New Delhi: At 22, he headed operations of the dreaded Indian Mujahideen. At 23, Tehseen Akhtar's luck ran out.

On Tuesday, the tech-savvy alleged expert bomb maker was arrested by the Delhi Police's special cell from the Bengal-Nepal border.

Tehseen alias Monu, is from Samastipur in Bihar and was allegedly inducted into the Darbhanga module of the Indian Mujahideen four years ago. Highly motivated and eager, Tehseen soon became the protege of Yasin Bhatkal, the man who headed the India operations of the Indian Mujahideen.

It was then, say investigators, that he learned how to build IEDs or Improvised Explosive Devices.

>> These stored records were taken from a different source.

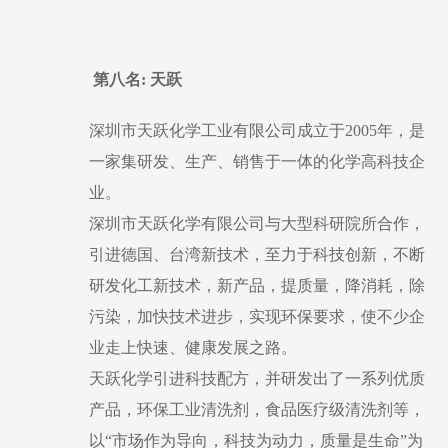
第八名
: 天跃
深圳市天跃化学工业有限公司成立于
2005年，是
一家集研发、生产、销售于一体的化学高科技企
业。
深圳市天跃化学有限公司与大型科研院所合作，
引进德国、台湾新技术，至力于科技创新，不断
研发化工新技术，新产品，提质量，降消耗，除
污染，加快技术进步，实现环保要求，使不少企
业走上快速、健康发展之路。
天跃化学引进科技配方，并研发出了一系列优质
产品，环保工业清洗剂，食品医疗级清洗剂等，
以
“市场作为导向，科技为动力，质量是生命”为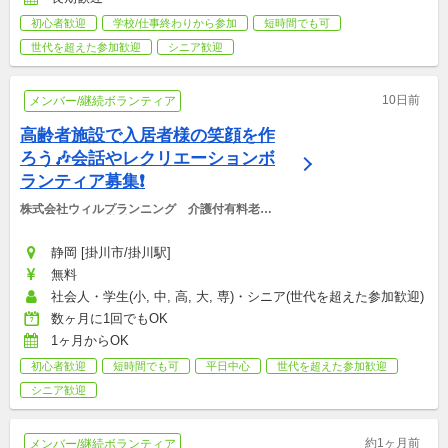
初心者歓迎
学校/仕事終わりから参加
短時間でも可
世代を超えた参加歓迎
シニア歓迎
10日前
メンバー/継続ボランティア
高齢者施設で入居者様の笑顔を作
ろう🎶会話やレクリエーションボ
ランティア募集❗️
株式会社ウィルプランニング　介護付有料老人
ホーム　ウィル掛川
静岡 [掛川市/掛川駅]
無料
社会人・学生(小, 中, 高, 大, 専)・シニア(世代を超えた参加歓迎)
数ヶ月に1回でもOK
1ヶ月からOK
初心者歓迎
短時間でも可
平日中心
世代を超えた参加歓迎
シニア歓迎
約1ヶ月前
メンバー/継続ボランティア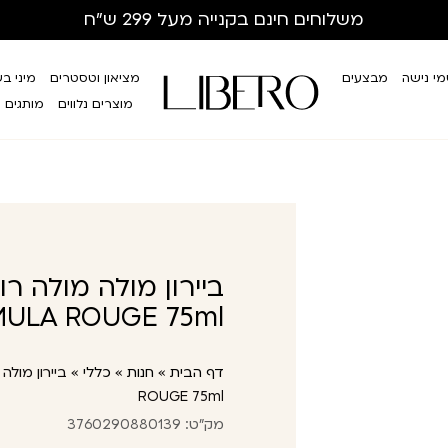
משלוחים חינם
בקנייה מעל 299 ש”ח
י נישה
מבצעים
מציאון וטסטרים
מיני ב
מוצרים נלווים
מותגים
ULA ROUGE 75ml
דף הבית
»
חנות
»
כללי
»
ROUGE 75ml
מק"ט: 3760290880139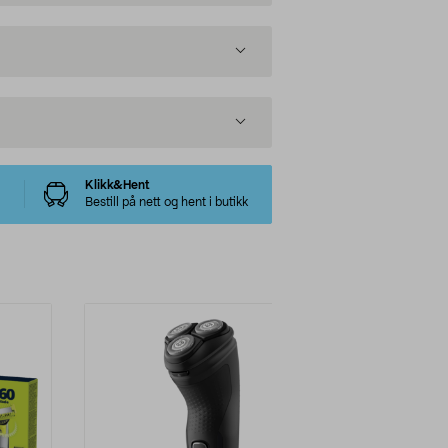
Klikk&Hent
Bestill på nett og hent i butikk
-38%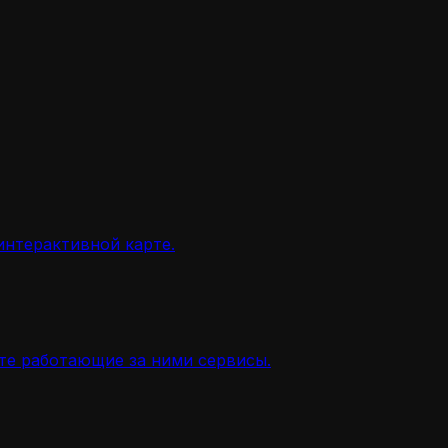
интерактивной карте.
ите работающие за ними сервисы.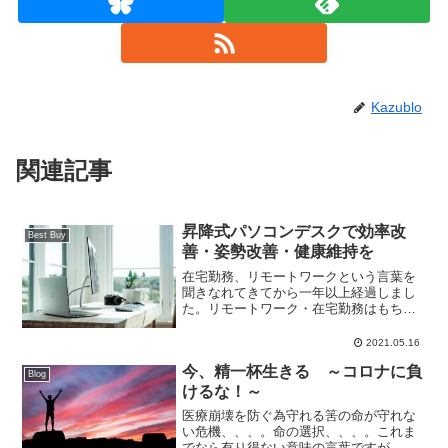
Kazublo
関連記事
昇降式パソコンデスクで効率改
Best Buy
善・姿勢改善・健康維持を
在宅勤務、リモートワークという言葉を
聞きなれてきてから一年以上経過しまし
た。リモートワーク・在宅勤務はもちろ
ん、趣味でデスクに向かう際にそのデス
クの高さを調整できる昇降デスクで効率
2021.05.16
改善と姿勢改善を。
今、精一杯生きる ～コロナに負
Blog
けるな！～
医療崩壊を防ぐ為守れる筈の命が守れな
い危機、、、。命の選択、、、。これま
でなら有り得ない意味の言葉ですが、現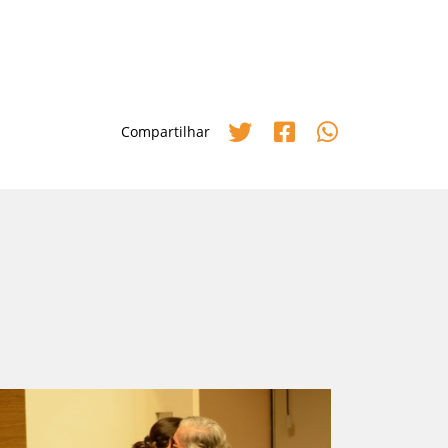
Compartilhar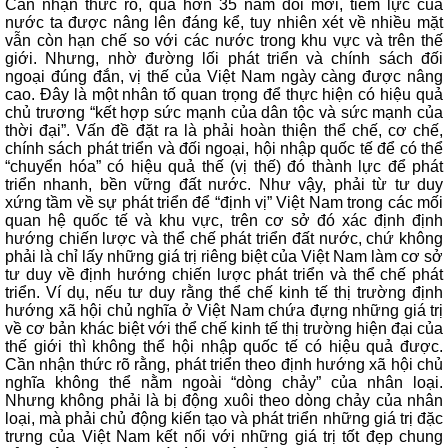
Cần nhận thức rõ, qua hơn 35 năm đổi mới, tiềm lực của
nước ta được nâng lên đáng kể, tuy nhiên xét về nhiều mặt
vẫn còn hạn chế so với các nước trong khu vực và trên thế
giới. Nhưng, nhờ đường lối phát triển và chính sách đối
ngoại đúng đắn, vị thế của Việt Nam ngày càng được nâng
cao. Đây là một nhân tố quan trọng để thực hiện có hiệu quả
chủ trương “kết hợp sức mạnh của dân tộc và sức mạnh của
thời đại”. Vấn đề đặt ra là phải hoàn thiện thể chế, cơ chế,
chính sách phát triển và đối ngoại, hội nhập quốc tế để có thể
“chuyển hóa” có hiệu quả thế (vị thế) đó thành lực để phát
triển nhanh, bền vững đất nước. Như vậy, phải từ tư duy
xứng tầm về sự phát triển để “định vị” Việt Nam trong các mối
quan hệ quốc tế và khu vực, trên cơ sở đó xác định định
hướng chiến lược và thể chế phát triển đất nước, chứ không
phải là chỉ lấy những giá trị riêng biệt của Việt Nam làm cơ sở
tư duy về định hướng chiến lược phát triển và thể chế phát
triển. Ví dụ, nếu tư duy rằng thể chế kinh tế thị trường định
hướng xã hội chủ nghĩa ở Việt Nam chứa đựng những giá trị
về cơ bản khác biệt với thể chế kinh tế thị trường hiện đại của
thế giới thì không thể hội nhập quốc tế có hiệu quả được.
Cần nhận thức rõ rằng, phát triển theo định hướng xã hội chủ
nghĩa không thể nằm ngoài “dòng chảy” của nhân loại.
Nhưng không phải là bị động xuôi theo dòng chảy của nhân
loại, mà phải chủ động kiến tạo và phát triển những giá trị đặc
trưng của Việt Nam kết nối với những giá trị tốt đẹp chung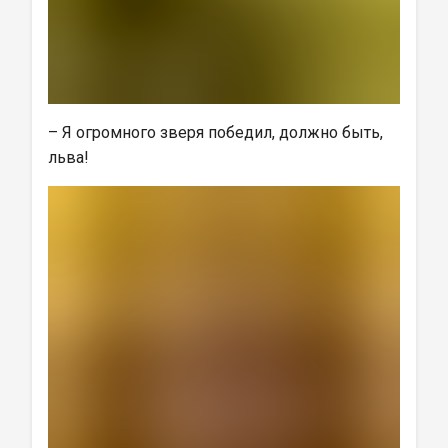
– Я огромного зверя победил, должно быть, 
льва!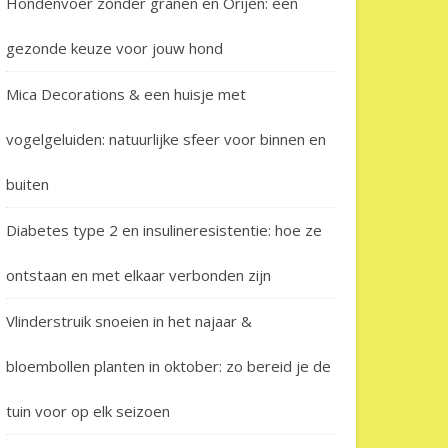
Hondenvoer zonder granen en Orijen: een
gezonde keuze voor jouw hond
Mica Decorations & een huisje met
vogelgeluiden: natuurlijke sfeer voor binnen en
buiten
Diabetes type 2 en insulineresistentie: hoe ze
ontstaan en met elkaar verbonden zijn
Vlinderstruik snoeien in het najaar &
bloembollen planten in oktober: zo bereid je de
tuin voor op elk seizoen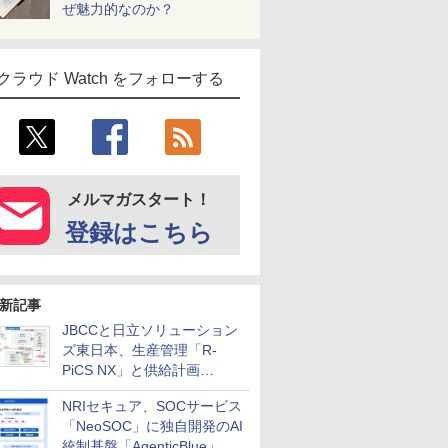
ぜ魅力的なのか？
クラウド Watch をフォローする
メルマガスタート！
登録はこちら
新記事
JBCCと日立ソリューション
ズ東日本、生産管理「R-
PiCS NX」と供給計画
「scSQUARE ISP」の連携サ
NRIセキュア、SOCサービス
ービスを提供開始
「NeoSOC」に独自開発のAI
統制基盤「AgenticBlue」を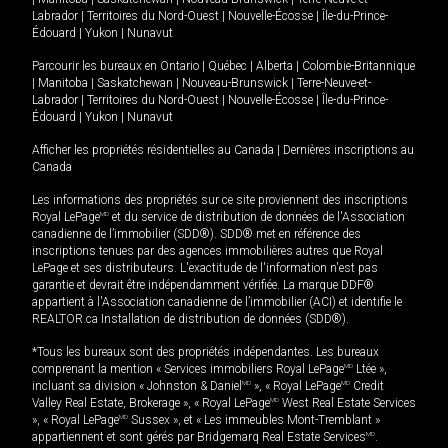
Labrador
|
Territoires du Nord-Ouest
|
Nouvelle-Écosse
|
Île-du-Prince-
Édouard
|
Yukon
|
Nunavut
Parcourir les bureaux en
Ontario
|
Québec
|
Alberta
|
Colombie-Britannique
|
Manitoba
|
Saskatchewan
|
Nouveau-Brunswick
|
Terre-Neuve-et-
Labrador
|
Territoires du Nord-Ouest
|
Nouvelle-Écosse
|
Île-du-Prince-
Édouard
|
Yukon
|
Nunavut
Afficher les propriétés résidentielles au Canada
|
Dernières inscriptions au
Canada
Les informations des propriétés sur ce site proviennent des inscriptions
Royal LePage
MD
et du service de distribution de données de l'Association
canadienne de l’immobilier (SDD®). SDD® met en référence des
inscriptions tenues par des agences immobilières autres que Royal
LePage et ses distributeurs. L'exactitude de l'information n'est pas
garantie et devrait être indépendamment vérifiée. La marque DDF®
appartient à l'Association canadienne de l’immobilier (ACI) et identifie le
REALTOR.ca Installation de distribution de données (SDD®).
*Tous les bureaux sont des propriétés indépendantes. Les bureaux
comprenant la mention « Services immobiliers Royal LePage
MD
Ltée »,
incluant sa division « Johnston & Daniel
MD
», « Royal LePage
MD
Credit
Valley Real Estate, Brokerage », « Royal LePage
MD
West Real Estate Services
», « Royal LePage
MD
Sussex », et « Les immeubles Mont-Tremblant »
appartiennent et sont gérés par Bridgemarq Real Estate Services
MD
.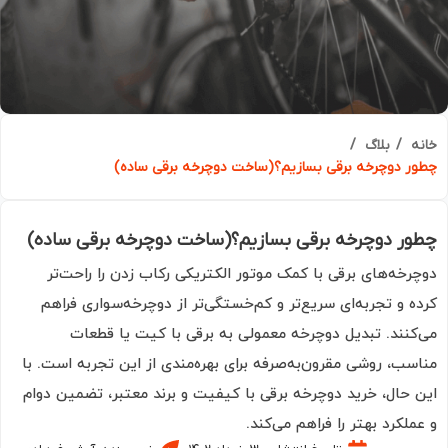
ه
بلاگ
ر دوچرخه برقی بسازیم؟(ساخت دوچرخه برقی ساده)
ر دوچرخه برقی بسازیم؟(ساخت دوچرخه برقی ساده)
رخه‌های برقی با کمک موتور الکتریکی رکاب زدن را راحت‌تر
ه و تجربه‌ای سریع‌تر و کم‌خستگی‌تر از دوچرخه‌سواری فراهم
کنند. تبدیل دوچرخه معمولی به برقی با کیت یا قطعات
سب، روشی مقرون‌به‌صرفه برای بهره‌مندی از این تجربه است. با
 حال، خرید دوچرخه برقی با کیفیت و برند معتبر، تضمین دوام
ملکرد بهتر را فراهم می‌کند.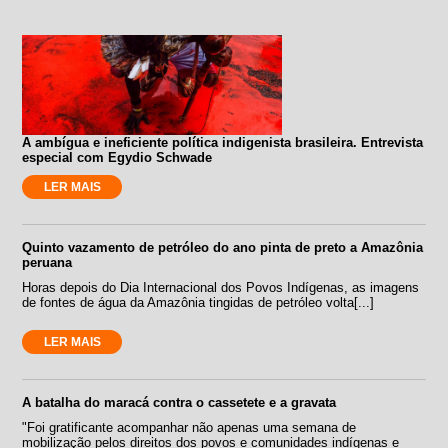
A ambígua e ineficiente política indigenista brasileira. Entrevista
especial com Egydio Schwade
LER MAIS
Quinto vazamento de petróleo do ano pinta de preto a Amazônia
peruana
Horas depois do Dia Internacional dos Povos Indígenas, as imagens
de fontes de água da Amazônia tingidas de petróleo volta[...]
LER MAIS
A batalha do maracá contra o cassetete e a gravata
"Foi gratificante acompanhar não apenas uma semana de
mobilização pelos direitos dos povos e comunidades indígenas e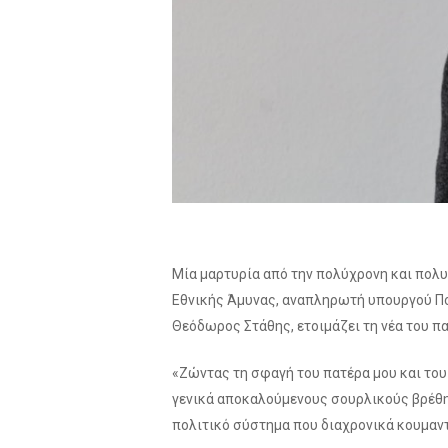
Μία μαρτυρία από την πολύχρονη και πολυ
Εθνικής Άμυνας, αναπληρωτή υπουργού Πο
Θεόδωρος Στάθης, ετοιμάζει τη νέα του π
«Ζώντας τη σφαγή του πατέρα μου και του
γενικά αποκαλούμενους σουρλικούς βρέθηκ
πολιτικό σύστημα που διαχρονικά κουμαν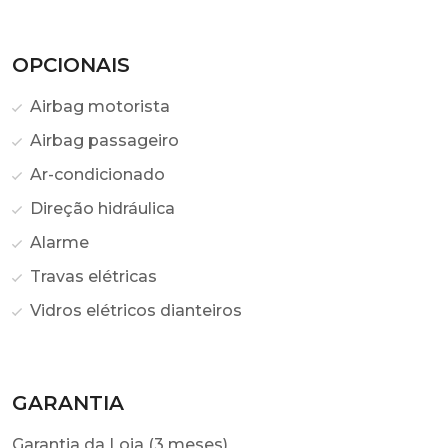
OPCIONAIS
Airbag motorista
Airbag passageiro
Ar-condicionado
Direção hidráulica
Alarme
Travas elétricas
Vidros elétricos dianteiros
GARANTIA
Garantia da Loja (3 meses)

Tehseen was allegedly in touch with Riyaz and Iqbal Bhatkal, the IM founders believed to be based out of Karachi in Pakistan, and had earned their trust in a short period of time. In September 2010, he was entrusted with the crucial task of receiving two other operatives, Waqas and Asadullah Akhtar, who came to India from Pakistan through Kathmandu.

Investigators say Tehseen's footprints are evident in several terror strikes, including the explosions in Patna last October, just ahead of a rally addressed by the BJP's prime ministerial candidate Narendra Modi at the Gandhi Maidan.

In charge of inducting young men into the terror group, he allegedly tapped organisations like the banned Students Islamic Movement of India or SIMI for man power to orgainse more terror attacks across the country.

The control of the IM in India was suddenly thrust into Tehseen's hands when Yasin Bhatkal was arrested in August last year; sources say he had the same leadership qualities as Yasin.

But his boss' arrest also meant that he was constantly on the run, with investigators close on his heels. Tehseen was in Jaipur when news of Yasin's arrest broke. He allegedly moved to Jodhpur and then to Munnar in Kerala, where he decided, along with Waqas that they would plan new strikes through newer modules but remain in the background as their faces had become known.

He finally made his way out of the country to Nepal. Police sources say Monu had entered India probably to try and cross over to Bangladesh and eventually to Pakistan.